War Sailor is one of the most horrifying war films in recent – and all – history as it explores the human cost that accompany war outside the battlegrounds; humanity torn down with the inescapable despair of lost souls.

Five stars for 'War Sailor'Five stars for 'War Sailor'

When I think of war films, I tend to immediately jump to the sensationalised action/dramas that picture war as a gruesome bloodbath, battalions painting battlefields as cries for King and country are drowned out by sonic shrapnel.

I think of Dunkirk’s tense soundtrack that left nail marks on my cinema seat; of Saving Private Ryan’s Omaha Beach, and Apocalypse Now’s helicopter blades, but writer and director Gunnar Vikene tosses aside the impassioned patriotism for a more human story; one that is grounded in European sensibilities and is more compelling for it.
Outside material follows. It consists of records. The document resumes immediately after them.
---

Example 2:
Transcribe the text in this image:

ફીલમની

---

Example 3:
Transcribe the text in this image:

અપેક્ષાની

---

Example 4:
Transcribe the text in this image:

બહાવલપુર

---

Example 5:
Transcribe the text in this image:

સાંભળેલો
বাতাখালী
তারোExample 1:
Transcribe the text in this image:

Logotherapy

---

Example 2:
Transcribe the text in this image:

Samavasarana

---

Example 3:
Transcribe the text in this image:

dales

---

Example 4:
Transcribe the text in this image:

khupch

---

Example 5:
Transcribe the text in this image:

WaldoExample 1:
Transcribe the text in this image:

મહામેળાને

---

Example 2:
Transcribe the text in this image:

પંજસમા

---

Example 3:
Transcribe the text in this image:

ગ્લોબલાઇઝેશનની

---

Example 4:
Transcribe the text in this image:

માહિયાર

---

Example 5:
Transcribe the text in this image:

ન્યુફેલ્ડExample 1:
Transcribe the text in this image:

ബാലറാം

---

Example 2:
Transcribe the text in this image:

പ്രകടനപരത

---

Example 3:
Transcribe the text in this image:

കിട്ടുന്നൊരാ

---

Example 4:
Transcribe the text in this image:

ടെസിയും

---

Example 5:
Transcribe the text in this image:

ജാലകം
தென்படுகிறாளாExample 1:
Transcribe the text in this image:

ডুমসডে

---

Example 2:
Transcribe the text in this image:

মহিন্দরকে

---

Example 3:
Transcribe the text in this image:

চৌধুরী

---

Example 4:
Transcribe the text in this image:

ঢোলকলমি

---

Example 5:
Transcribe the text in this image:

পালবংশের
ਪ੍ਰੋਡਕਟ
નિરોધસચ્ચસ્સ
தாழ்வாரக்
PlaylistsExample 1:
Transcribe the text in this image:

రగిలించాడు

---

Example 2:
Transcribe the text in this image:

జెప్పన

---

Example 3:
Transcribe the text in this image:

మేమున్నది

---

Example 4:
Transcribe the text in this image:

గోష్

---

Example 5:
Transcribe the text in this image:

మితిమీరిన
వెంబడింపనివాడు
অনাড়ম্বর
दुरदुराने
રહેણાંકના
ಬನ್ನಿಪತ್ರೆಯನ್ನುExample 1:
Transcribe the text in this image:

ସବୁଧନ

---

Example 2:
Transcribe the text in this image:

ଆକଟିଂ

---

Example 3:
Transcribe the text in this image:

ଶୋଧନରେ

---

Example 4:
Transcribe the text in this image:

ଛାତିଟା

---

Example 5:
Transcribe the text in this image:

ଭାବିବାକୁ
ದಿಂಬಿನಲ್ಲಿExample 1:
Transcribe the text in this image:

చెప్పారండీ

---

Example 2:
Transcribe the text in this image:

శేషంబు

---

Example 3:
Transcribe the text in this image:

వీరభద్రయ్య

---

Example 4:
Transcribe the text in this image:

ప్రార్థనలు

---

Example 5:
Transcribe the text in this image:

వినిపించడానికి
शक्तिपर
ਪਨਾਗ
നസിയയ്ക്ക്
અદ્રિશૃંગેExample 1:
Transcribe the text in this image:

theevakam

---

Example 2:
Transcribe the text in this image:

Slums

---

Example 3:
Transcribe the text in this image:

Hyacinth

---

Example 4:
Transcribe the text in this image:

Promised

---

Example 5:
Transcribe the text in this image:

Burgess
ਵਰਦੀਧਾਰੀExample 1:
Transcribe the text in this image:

War Sailor, while firmly set in the throes of war, is a tragic epic that hones in on the effects that combat has outside the frontline and on those caught in conflicts that they don’t care for.

Norwegian lifelong friends and sailors Alfred (Kristoffer Joner) and Sigbjørn (Pål Sverre Hagen) are forced to enlist with the Allies, transporting ammunitions and supplies from Liverpool to Malta to New York while Alfred’s family waits for his return or worse, a letter with his name amongst the dead of a sunken ship.
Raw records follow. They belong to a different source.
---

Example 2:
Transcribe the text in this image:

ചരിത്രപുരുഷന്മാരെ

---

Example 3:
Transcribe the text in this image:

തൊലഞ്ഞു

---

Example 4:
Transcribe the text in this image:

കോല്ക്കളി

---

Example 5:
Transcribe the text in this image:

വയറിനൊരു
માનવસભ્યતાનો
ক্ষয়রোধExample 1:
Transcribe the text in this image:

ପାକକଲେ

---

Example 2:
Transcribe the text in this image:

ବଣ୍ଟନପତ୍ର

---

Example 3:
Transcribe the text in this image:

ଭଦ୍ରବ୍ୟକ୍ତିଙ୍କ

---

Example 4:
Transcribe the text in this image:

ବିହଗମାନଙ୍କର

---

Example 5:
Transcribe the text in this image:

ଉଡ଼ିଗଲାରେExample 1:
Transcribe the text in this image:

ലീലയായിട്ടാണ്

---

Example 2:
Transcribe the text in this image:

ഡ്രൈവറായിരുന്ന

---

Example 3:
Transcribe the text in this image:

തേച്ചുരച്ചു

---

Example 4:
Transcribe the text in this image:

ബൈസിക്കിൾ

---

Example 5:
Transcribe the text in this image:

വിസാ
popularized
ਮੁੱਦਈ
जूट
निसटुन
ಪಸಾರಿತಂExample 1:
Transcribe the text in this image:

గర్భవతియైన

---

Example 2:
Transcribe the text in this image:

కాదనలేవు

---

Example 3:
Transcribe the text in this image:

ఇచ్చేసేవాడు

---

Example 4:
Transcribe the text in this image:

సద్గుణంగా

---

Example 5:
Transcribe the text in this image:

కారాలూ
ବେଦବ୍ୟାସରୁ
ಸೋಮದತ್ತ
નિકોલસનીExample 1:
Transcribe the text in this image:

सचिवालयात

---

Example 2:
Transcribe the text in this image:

Vikine spreads his decade-spanning epic across two-and-a-half hours, a run time that is growing in popularity but is rarely utilised to its full potential; this being one of those rare cases. As Alfred and Sigbjørn barely struggle to survive, Vikine uses his time efficiently and carefully, never repeating himself and always sticking to the same captivating goal: make it back home alive.

I now know which war film will always spring to mind

Yet the film is not without its action, except the telling difference between Hollywood’s romanticised heroics, and this is that all the combat is one-sided.
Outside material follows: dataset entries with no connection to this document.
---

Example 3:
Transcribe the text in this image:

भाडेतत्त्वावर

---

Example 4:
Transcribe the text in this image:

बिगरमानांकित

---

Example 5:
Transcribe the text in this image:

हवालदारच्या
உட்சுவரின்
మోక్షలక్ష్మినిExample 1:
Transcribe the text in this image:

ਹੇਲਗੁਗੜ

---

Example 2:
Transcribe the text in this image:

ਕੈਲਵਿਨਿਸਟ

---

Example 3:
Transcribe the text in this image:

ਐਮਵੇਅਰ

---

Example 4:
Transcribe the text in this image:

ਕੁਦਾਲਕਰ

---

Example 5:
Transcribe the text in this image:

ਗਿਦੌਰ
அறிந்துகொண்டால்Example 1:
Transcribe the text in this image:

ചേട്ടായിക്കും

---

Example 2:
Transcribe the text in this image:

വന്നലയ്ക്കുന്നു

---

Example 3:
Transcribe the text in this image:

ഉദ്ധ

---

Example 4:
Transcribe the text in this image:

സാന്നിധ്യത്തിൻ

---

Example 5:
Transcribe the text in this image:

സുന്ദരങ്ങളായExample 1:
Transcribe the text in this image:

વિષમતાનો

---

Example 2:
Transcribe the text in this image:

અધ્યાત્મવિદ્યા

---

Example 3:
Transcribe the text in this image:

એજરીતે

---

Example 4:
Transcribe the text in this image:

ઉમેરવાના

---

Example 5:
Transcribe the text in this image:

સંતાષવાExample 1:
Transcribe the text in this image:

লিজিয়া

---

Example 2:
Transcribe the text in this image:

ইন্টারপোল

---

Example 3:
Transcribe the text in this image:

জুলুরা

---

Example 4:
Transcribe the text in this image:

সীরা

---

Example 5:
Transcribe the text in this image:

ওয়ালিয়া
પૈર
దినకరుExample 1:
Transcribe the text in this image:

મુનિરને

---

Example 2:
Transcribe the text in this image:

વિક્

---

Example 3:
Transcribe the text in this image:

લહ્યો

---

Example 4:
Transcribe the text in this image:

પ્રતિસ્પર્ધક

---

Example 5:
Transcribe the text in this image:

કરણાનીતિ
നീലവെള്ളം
Bound by history’s blood… Pål Sverre Hagen & Kristoffer Joner. Image: Falkun Films.Bound by history’s blood… Pål Sverre Hagen & Kristoffer Joner. Image: Falkun Films.

Germans drop bombs and fire torpedoes and massacre masses while children hide and bodies float amidst the sinking ships; a brutality so intense that Vikine uses it with wise restraint.

There are no unneeded attention-seeking special effects, no unrealistic high-octane chases where bullets magically miss, only a harsh reality that grips with a chilling hand and never lets go.

It may seem that the film’s greatest successes are found in its Homeric plot – combining the Iliad’s brotherly love with the Odyssey’s tragic war-wrought return – War Sailor uses every tool in the cinema shed with expert craftsmanship.

When Alfred and Sigbjørn are stranded at sea, the camera slowly pans across the empty horizon as an eerie orchestra weeps hopeless notes, setting the scene without the need for a single word.

That is what makes War Sailor so holistically perfect: what it doesn’t do rather than what it does. The cast are rarely prone to emotional outbursts, so when young Maggie (Henrikke Lund Olsen) cries for a father she will never see again, it not only hits the gut but sits there like a stone, heavy and ever-present.

And as hard as I try to move on, War Sailor still sits with me, replaying in my mind and leaving me with a single certainty: I now know which war film will always spring to mind, provoked or not.